Addressing Age Concern New Zealand, geriatrician and stroke specialist Dr Gerry McGonigal expressed his frustration at the way elderly care and stroke services are arranged and delivered in many New Zealand hospitals. He will return to the United Kingdom this month to resume work as a stroke specialist.

This is bad news for New Zealand, which faces an overall shortage of geriatricians. Geriatricians are specialist doctors trained in the conditions that commonly affect older people and work in the hospital and the community. Dr McGonigal came to New Zealand, along with his wife and four children, five years ago. He led the assessment, treatment and rehabilitation (ATR) service at Capital and Coast DHB for two years before moving into stroke medicine.

"Geriatricians in the United Kingdom aspire to deliver comprehensive care to elderly people in the hospital setting and in the community. In many areas in New Zealand geriatricians only work in ATR services and see but a small proportion of frail elderly people admitted acutely into hospital."

Wellington hospital not having a specialist stroke unit is very unusual for a major tertiary centre in a developed country.

“I could understand a very small hospital not having a stroke unit but this is a main centre. Stroke units were one of the major therapeutic advances of the late 20th century! Without such a unit it is not possible to deliver quality stroke care and this is one of the main professional drivers I have to return to the U.K,” he says.

Dr McGonigal says many New Zealand hospitals are failing to notice and prioritize issues around patient’s dignity. He says older New Zealanders are often uncomfortable about mixed gender cubicles within wards and unisex toilets. Many wards within hospitals also don’t offer ‘protected meal times’ so patients can miss out on being able to eat when a routine test is ordered and the split up-the-back gowns are to be deplored.

“These are high priority issues in the United Kingdom but they’re also important to New Zealanders. When I speak to elderly patients and their carers they have often felt particularly uncomfortable in mixed gender wards and cubicles. Although initiatives within hospitals like 'Releasing Time to Care' are to be applauded we must start to notice the environment in which we are caring for vulnerable elders within acute hospitals”

He says there is commonly a lack of planning around the transition of care from acute hospital back to the community. In many hospitals geriatricians are not directly involved in the acute assessment of frail elderly people and this can lead to inappropriate discharges and a lack of future care planning. Community services are often too slow to respond to the needs of elderly people discharged from acute care.

Dr McGonigal hopes a stronger central direction from Government will be given. A direction that has specific actions and expectations rather than stating general principles and 'sound bites'. A good place to start would be to ensure all acute hospitals have stroke units and can deliver proven treatments such as thrombolysis.
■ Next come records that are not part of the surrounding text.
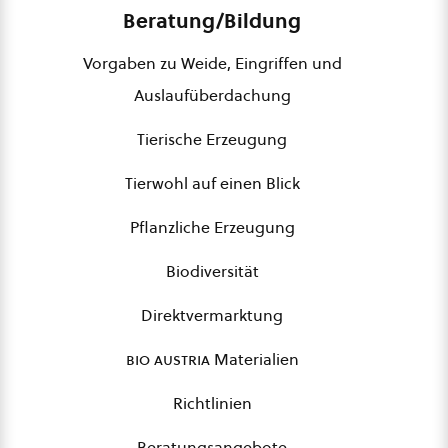
Beratung/Bildung
Vorgaben zu Weide, Eingriffen und
Auslaufüberdachung
Tierische Erzeugung
Tierwohl auf einen Blick
Pflanzliche Erzeugung
Biodiversität
Direktvermarktung
bio austria
Materialien
Richtlinien
Beratungsangebote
“New Zealand has a fantastic culture. Wellington is a fabulous vibrant city. We have thoroughly enjoyed it here and it has been a great life experience. Professionally I am disappointed that I was not able to develop comprehensive elderly care and stroke services despite the many clinicians dedicated to and interested in these areas.”

Age Concern New Zealand Chief Executive Ann Martin agrees the standard of hospital care for older people needs to be prioritized.

“It’s all about respect. Smiles cost nothing. It’s important people interacting with older people safeguard their dignity.”